Dakota Pipeline: Standing up for Standing Rock

Dee Fontanilla, Staff Writer

Out in the Midwest, American citizens have been fighting for their land since last January against the industrial dogs who could potentially poison them. Signs are held high, despite the tired stinging eyes and various bite wounds of the citizens.

The Dakota Access Pipeline, or DAPL, is a pipeline funded and designed by Energy Transfer, a company that designs and constructs natural gas pipelines throughout the country. If approved, the DAPL will go through land that is home to the Standing Rock Sioux Native American tribe. The DAPL would be constructed right over Lake Oahe, one of the major water sources for the nearby Sioux communities. This causes a lot of concern regarding the cultural and economical damage that the pipeline could cause if there were to be a spill. The Standing Rock Sioux began leading peaceful protests in hopes of stopping the DAPL. Recently, Energy Transfer has employed security guards to remove the protestors with methods that are inhumane. Protestors were sprayed with pepper spray and also attacked by dogs.
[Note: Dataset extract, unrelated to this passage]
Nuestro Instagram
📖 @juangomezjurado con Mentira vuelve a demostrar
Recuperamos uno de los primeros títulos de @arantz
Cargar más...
“I support the protestors,” junior Abby Denman said. “Oil companies have proven in the past [that they aren’t] reliable in keeping resources from being polluted.”

Oil companies have, historically, been at the center of quite a few controversial ecological disasters in the past such as the BP oil spill that devastated the Gulf of Mexico.

“I honestly think that it’s disgusting, the way they have been retaliating against the protesters rather than sitting down and talking it out,” Denman said.

Some people believe that the actions of the company interfere with the rights of every citizen.

“I believe that everyone has the right to peacefully protest as part of the First Amendment,” senior Daniel Lee said. “Any actions taken by the company to snuff them out is opposing that right, especially in such violent manner.”

Technically speaking, Energy Transport can obtain the land that is owned by Standing Rock through power called “eminent domain.”

“The government [and some agencies, though slightly more restricted] can seize private land for the benefit of the whole,” social studies teacher James Smith said.

Hopefully, when the government reviews the benefits and consequences of the construction, they will find that it is not to the benefit of the whole to take this land from the Sioux for the DAPL project.